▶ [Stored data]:
%%

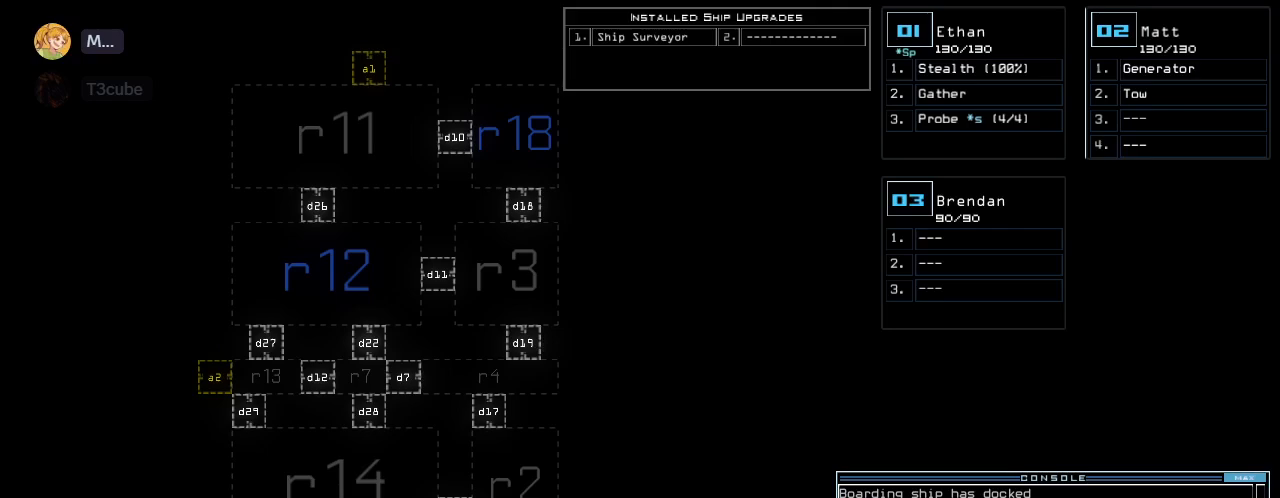
Gameplay with keyboard; each line is a JSON object with the keys held at the frame after it. "events" lists presses ("down") and releases ("up") of ".", "0", "1", "2", "3", "4", "5", "6", "7", "8", "9", "a", "b", "backspace", "c", "caps_lock", "comma", "ctrl_l", "ctrl_r", "d", "down", "e", "equals", "escape", "f", "f6", "g", "h", "i", "j", "k", "l", "left", "m", "minus", "n", "o", "p", "q", "quote", "r", "return", "right", "s", "semicolon", "shift_l", "shift_r", "space", "t", "tab", "tilde", "u", "up", "v", "w", "x", "y" and "z" between this image and that frame as [ms after this image, input, new state], when the widget could be followed in between. No other keys are recorded. Mouse input is not recorded.
{"keys": ["d"], "events": [[340, "d", "down"], [360, "d", "up"], [440, "d", "down"]]}
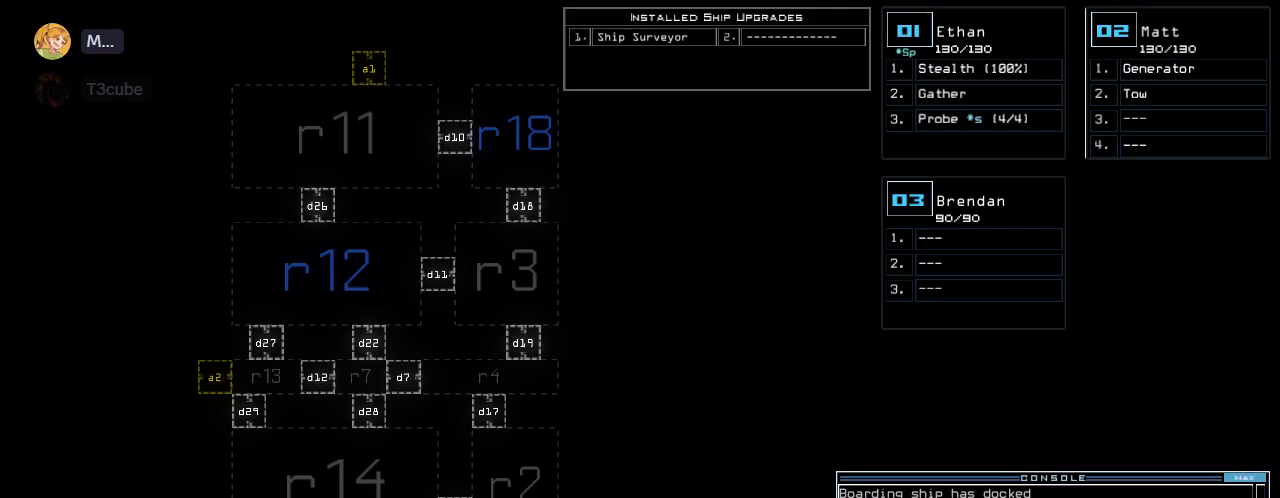
{"keys": [], "events": [[40, "d", "up"]]}
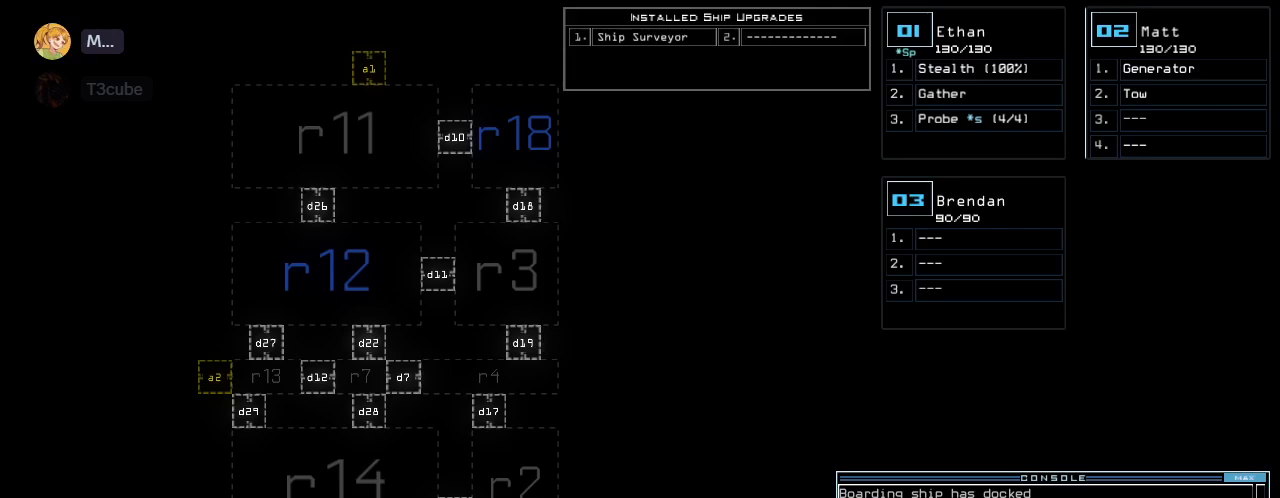
{"keys": ["1"], "events": [[40, "space", "down"], [80, "a", "down"], [140, "space", "up"], [200, "a", "up"], [440, "1", "down"]]}
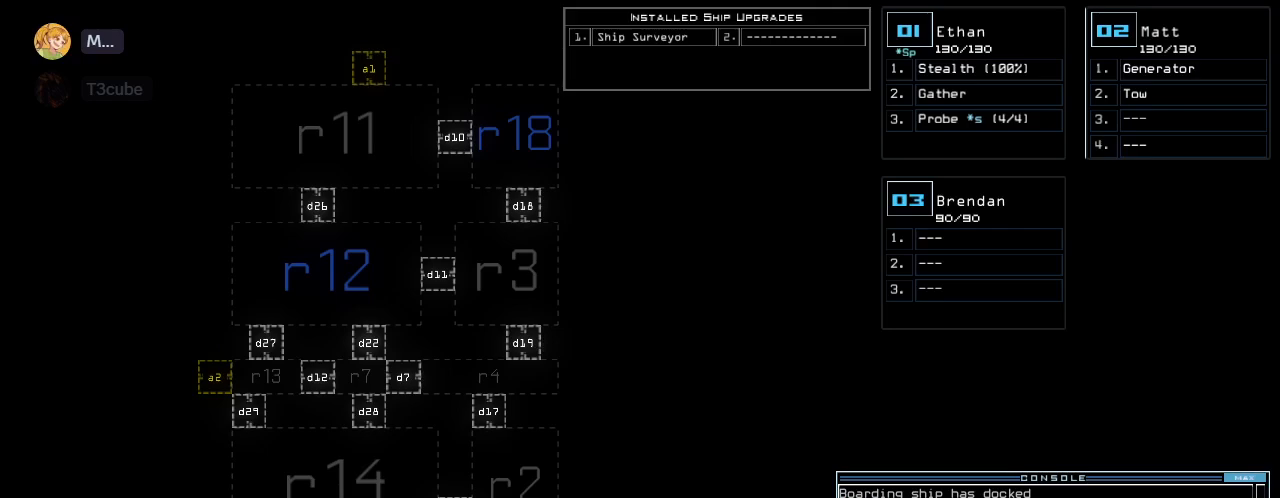
{"keys": [], "events": [[40, "return", "down"], [60, "1", "up"], [100, "return", "up"]]}
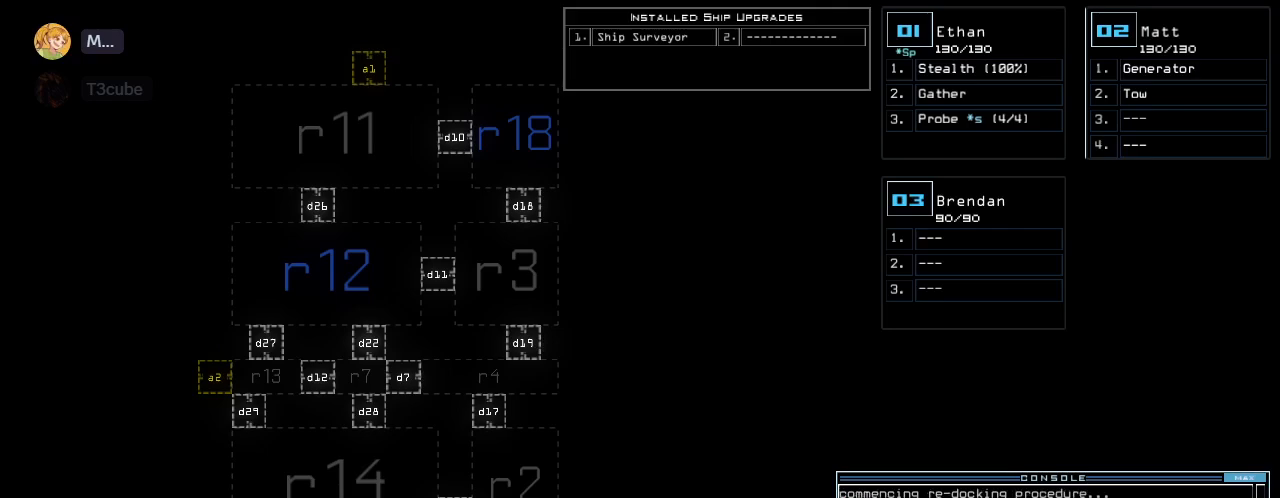
{"keys": [], "events": []}
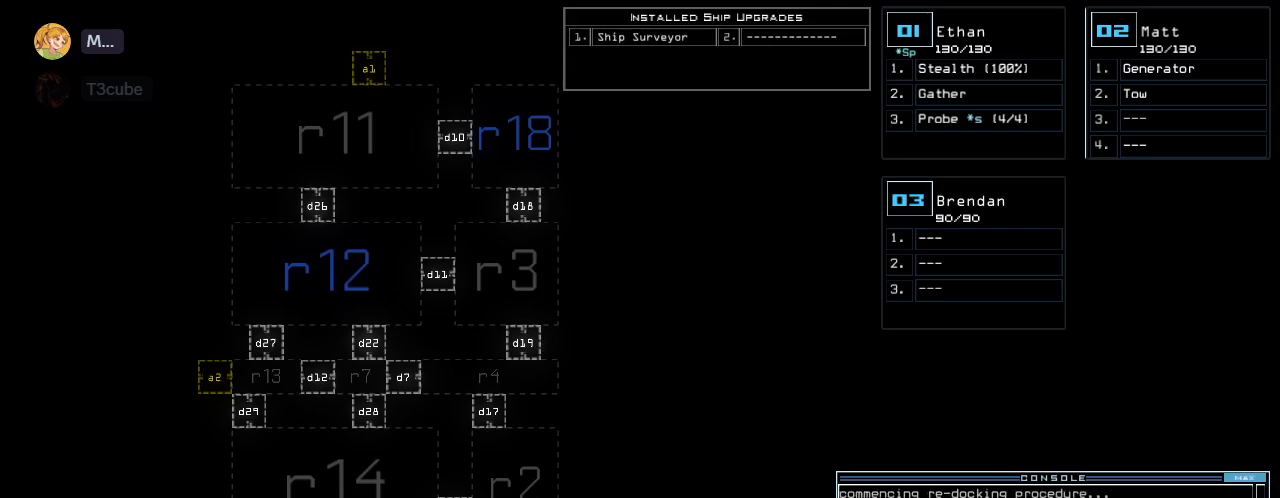
{"keys": [], "events": []}
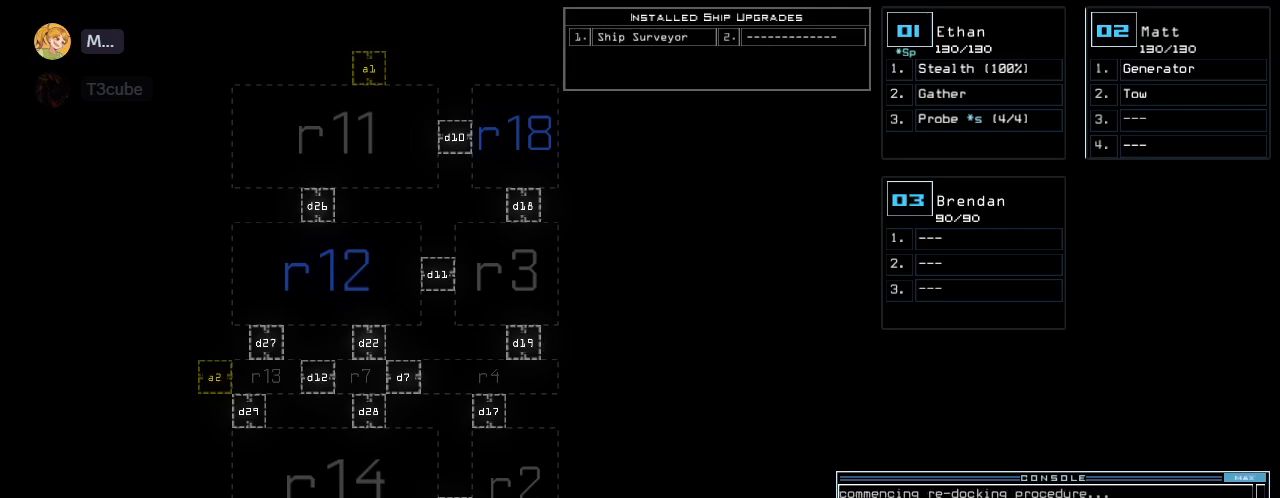
{"keys": [], "events": []}
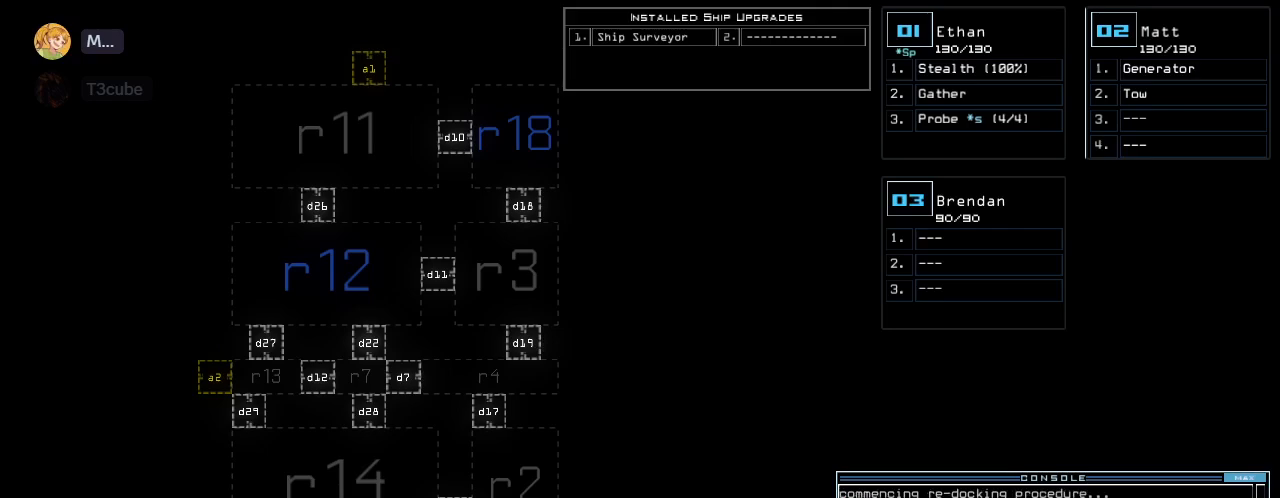
{"keys": [], "events": []}
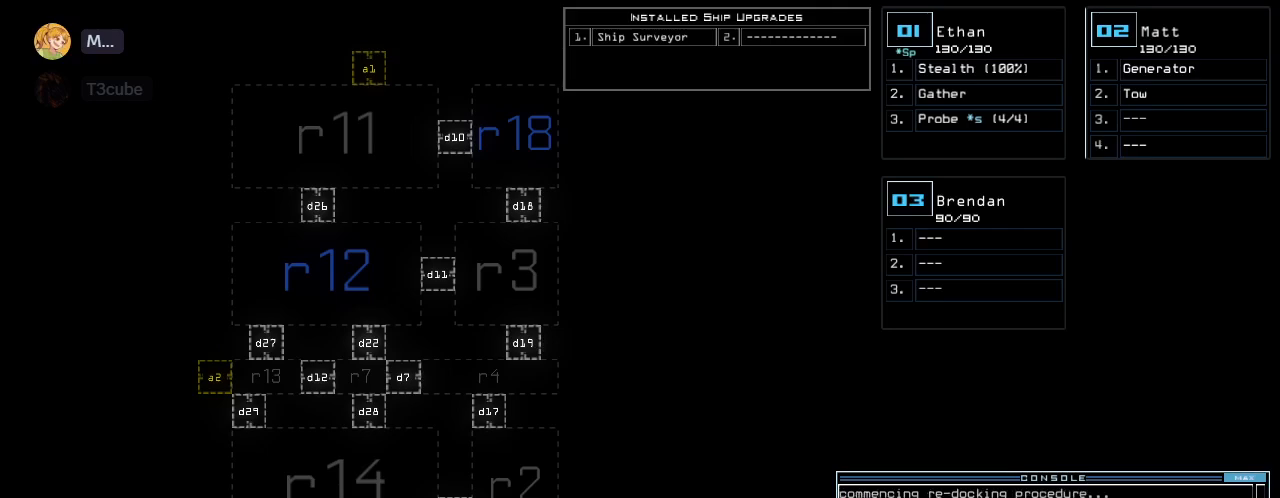
{"keys": [], "events": []}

%%

▶ [YOUR INSTRUCTIONS]:
With the pictures omitted, restate every entry above word for word.

▶ [TASK ANSWER]:
Gameplay with keyboard; each line is a JSON object with the keys held at the frame after it. "events" lists presses ("down") and releases ("up") of ".", "0", "1", "2", "3", "4", "5", "6", "7", "8", "9", "a", "b", "backspace", "c", "caps_lock", "comma", "ctrl_l", "ctrl_r", "d", "down", "e", "equals", "escape", "f", "f6", "g", "h", "i", "j", "k", "l", "left", "m", "minus", "n", "o", "p", "q", "quote", "r", "return", "right", "s", "semicolon", "shift_l", "shift_r", "space", "t", "tab", "tilde", "u", "up", "v", "w", "x", "y" and "z" between this image and that frame as [ms after this image, input, new state], when the widget could be followed in between. No other keys are recorded. Mouse input is not recorded.
{"keys": ["d"], "events": [[340, "d", "down"], [360, "d", "up"], [440, "d", "down"]]}
{"keys": [], "events": [[40, "d", "up"]]}
{"keys": ["1"], "events": [[40, "space", "down"], [80, "a", "down"], [140, "space", "up"], [200, "a", "up"], [440, "1", "down"]]}
{"keys": [], "events": [[40, "return", "down"], [60, "1", "up"], [100, "return", "up"]]}
{"keys": [], "events": []}
{"keys": [], "events": []}
{"keys": [], "events": []}
{"keys": [], "events": []}
{"keys": [], "events": []}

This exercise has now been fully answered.